Cash used by financing activities for the six months ended June
30, 2016, was $977,438 and consisted of: (1) net increased payments on our Bank line of credit of $862,138; (2) principal payments
on long-term debt of $145,191; and (3) issuances of common stock of $29,891.
CRITICAL ACCOUNTING POLICIES/ESTIMATES
We prepare our consolidated financial statements
in accordance with United States generally accepted accounting principles. We have identified the accounting policies below as
critical to our business operations and understanding of our results of operations. For a detailed discussion on the application
of these and other accounting policies, see the summarized significant accounting policies accompanying our audited consolidated
financial statements included in our Form 10-K filed on March 31, 2017. The application of these policies may require management
to make judgments and estimates that affect the reported amount of assets and liabilities, disclosure of contingent assets and
liabilities at the date of our financial statements, and the reported amounts of revenue and expenses during the reporting period.
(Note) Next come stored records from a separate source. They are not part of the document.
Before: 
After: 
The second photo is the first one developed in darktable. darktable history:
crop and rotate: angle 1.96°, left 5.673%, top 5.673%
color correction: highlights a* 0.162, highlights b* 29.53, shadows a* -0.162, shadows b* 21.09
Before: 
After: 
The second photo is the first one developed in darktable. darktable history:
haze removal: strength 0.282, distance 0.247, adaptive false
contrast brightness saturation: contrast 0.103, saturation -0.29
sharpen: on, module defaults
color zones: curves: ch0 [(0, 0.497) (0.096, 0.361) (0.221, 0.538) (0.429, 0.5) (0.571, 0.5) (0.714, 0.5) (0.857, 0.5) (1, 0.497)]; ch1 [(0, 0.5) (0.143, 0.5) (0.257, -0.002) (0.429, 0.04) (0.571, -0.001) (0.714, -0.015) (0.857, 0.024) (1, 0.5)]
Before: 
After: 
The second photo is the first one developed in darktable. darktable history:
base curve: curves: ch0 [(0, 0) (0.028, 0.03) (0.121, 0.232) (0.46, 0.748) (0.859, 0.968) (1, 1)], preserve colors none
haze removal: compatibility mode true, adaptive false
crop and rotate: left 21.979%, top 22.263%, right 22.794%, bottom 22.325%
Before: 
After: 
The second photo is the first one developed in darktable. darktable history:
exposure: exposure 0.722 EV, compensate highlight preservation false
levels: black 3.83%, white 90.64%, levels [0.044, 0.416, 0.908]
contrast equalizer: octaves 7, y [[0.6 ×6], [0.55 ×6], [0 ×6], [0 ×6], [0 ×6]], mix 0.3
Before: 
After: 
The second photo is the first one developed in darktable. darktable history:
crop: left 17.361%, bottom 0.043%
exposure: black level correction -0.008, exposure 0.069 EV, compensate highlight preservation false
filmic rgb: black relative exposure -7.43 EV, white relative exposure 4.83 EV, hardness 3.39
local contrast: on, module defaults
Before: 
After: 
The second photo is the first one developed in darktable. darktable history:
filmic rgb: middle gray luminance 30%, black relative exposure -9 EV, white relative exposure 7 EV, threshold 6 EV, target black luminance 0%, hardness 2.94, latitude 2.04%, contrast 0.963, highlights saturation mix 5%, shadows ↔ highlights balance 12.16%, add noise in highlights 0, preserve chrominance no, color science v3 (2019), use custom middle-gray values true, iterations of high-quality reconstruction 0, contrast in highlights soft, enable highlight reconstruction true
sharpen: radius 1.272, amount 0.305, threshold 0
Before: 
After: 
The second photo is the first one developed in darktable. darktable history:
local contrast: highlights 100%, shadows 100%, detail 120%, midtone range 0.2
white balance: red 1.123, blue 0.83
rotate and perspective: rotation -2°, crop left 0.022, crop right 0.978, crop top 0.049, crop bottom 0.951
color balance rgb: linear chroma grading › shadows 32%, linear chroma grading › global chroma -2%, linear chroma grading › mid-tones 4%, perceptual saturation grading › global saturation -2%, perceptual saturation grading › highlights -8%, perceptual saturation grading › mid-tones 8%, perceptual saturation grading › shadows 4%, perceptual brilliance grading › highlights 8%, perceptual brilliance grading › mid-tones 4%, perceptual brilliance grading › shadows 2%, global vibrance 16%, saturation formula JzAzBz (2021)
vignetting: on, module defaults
Management uses historical experience and all available information to make these estimates and judgments, and different amounts
could be reported using different assumptions and estimates.
In our Form 10-K for the fiscal year ended December
31, 2016, our most critical accounting policies and estimates upon which our financial status depends were identified as those
relating to: revenue recognition, research and development costs, income taxes, impairment of long lived assets, intangible assets,
product warranties, prepaid expenses, and inventories and inventory reserves. We reviewed our policies and determined that those
policies remain our most critical accounting policies for the six months ended June 30, 2017.
OFF-BALANCE SHEET ARRANGEMENTS
We have no off-balance sheet arrangements that
have or are likely to have a current or future effect on our financial condition, revenues or expenses, results of operations,
liquidity, capital expenditures, or capital resources.